The latest round of tech sector layoffs this week at Inc. is fuelling speculation that office space could become readily available in the downtown core, creating opportunities for new entrants unable to fit in during the tech boom spawned by the pandemic.

“It’s happening across Vancouver. We’re foolish to think it won’t come to Vancouver,” Wayne Berger, CEO, Americas at co-working provider IWG plc said of the return of office space by tech companies during a panel discussion commercial real estate association NAIOP hosted November 17.

In September 2020, Amazon said it would be the sole tenant of the office component of The Post redevelopment at 349 West Georgia Street. The deal with QuadReal Property Group gave it 1.13 million square feet, where it expected to employ 6,000 people.

This week, some of those employees began reporting that they’d been laid off and the panel at NAIOP anticipated a large volume of sublease space hitting the downtown in consequence.

Third-quarter statistics from CBRE Ltd. estimate sublease space in the downtown core at 428,369 square feet, or 24.4 per cent of total downtown vacancies.

Amazon Canada spokesperson Kristin Gable told Western Investor that Amazon is holding the course on its lease commitments.

"The South Tower at The Post is nearly complete and we plan to welcome employees into their new office space in June 2023," she said, noting that the only change might be a reconfiguration of the floor layouts.

Amazon also intends to occupy the building's north tower when it completes in 2024, she added.

Brokers are largely unconcerned at the prospect of Amazon returning space to the market.

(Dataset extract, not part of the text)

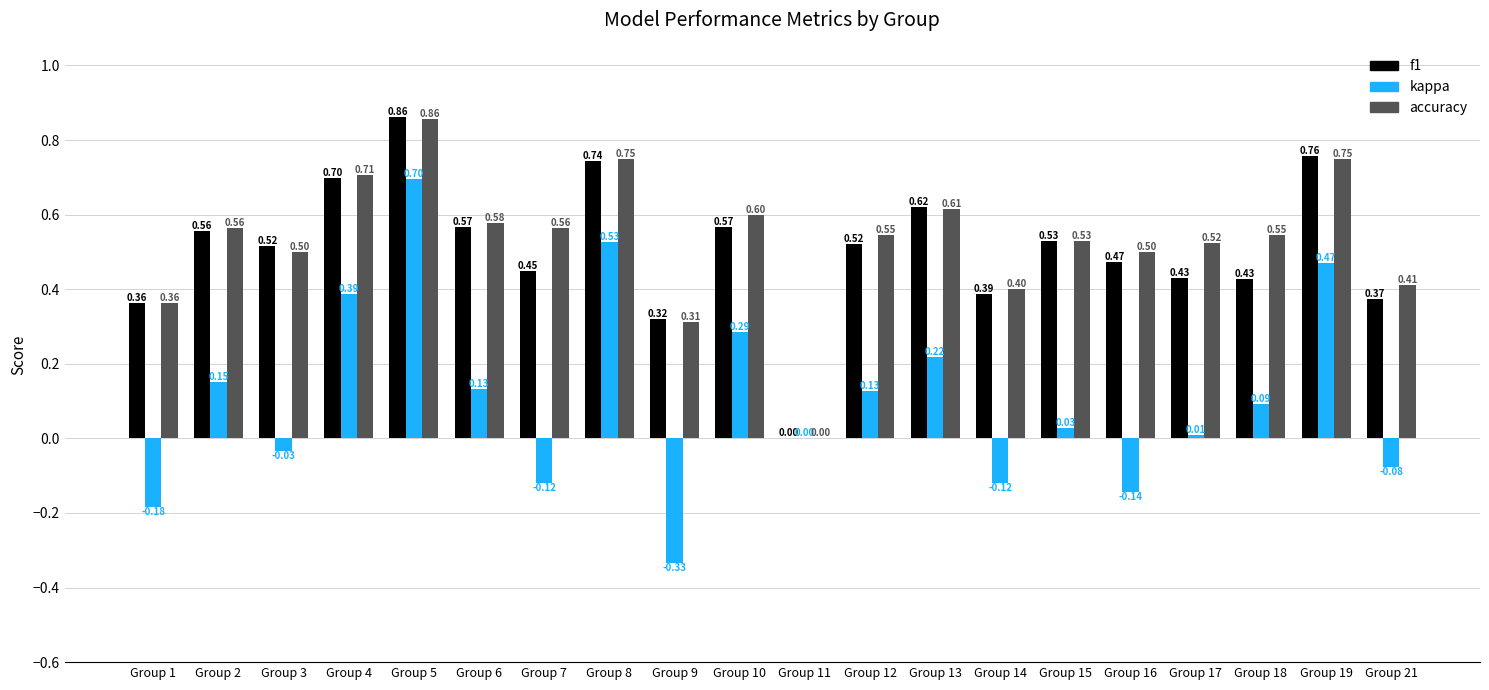

Which series changed the most between Group 7 and Group 21?

accuracy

A large sublease opportunity would cater to a very limited tenant base.

“It will be so big there will be maybe one or two other tenants that can deal with it,” said Luke Moran, who oversees leasing with Reliance Properties Ltd. “It will be such an albatross that it won’t affect anything.”

According to Berger, just one tenant has been securing space on anything like the scale needed to backfill any space relinquished by Amazon – Bytedance Inc., the Chinese company best known for the TikTok social media platform.

“They’re the only company I can think of that’s taking surprising amounts of space – primarily in the U.S. right now, but I don’t know why they wouldn’t look at Vancouver,” he said.

CoStar Group statistics indicate that ByteDance has signed three deals representing 430,000 square feet of space in the U.S. since the pandemic began. The most recent deal was signed in May 2022, and occupancy of the final portion of space, 71,000 square feet in Washington, DC, is scheduled for June 2023.

ByteDance has yet to take space in Canada. It did not immediately respond to a request for comment this week regarding its intentions in Canada.

Berger expects any beachhead in Canada would start at 20,000 square feet before the company scaled up.

Many tech companies are dealing with the current uncertainties by taking advantage of co-working space to manage their requirements.

IWG is working with a large number of companies that are trying to rationalize their lease portfolios by 10 to 30 per cent, Berger said. A typical arrangement sees IWG take over the excess space, offering it as co-working space through the end of the lease.

“We’ve continued to look to grow in the market because the demands from tech are coming to us,” he said. “They’re moving away from capital leases because of the liability, and also the movement towards flexibility.”

Good-quality sublease space is in demand, said Chuck We, senior vice-president, Western Canada, with Hudson Pacific Properties Inc. Space that returned to the market this summer disappeared relatively quickly, and he expects steady absorption of any fresh blocks of space that hit the market.

“Good spaces with good sublandlords … those ones will move, and I think that’s the healthy churn in the market,” he said.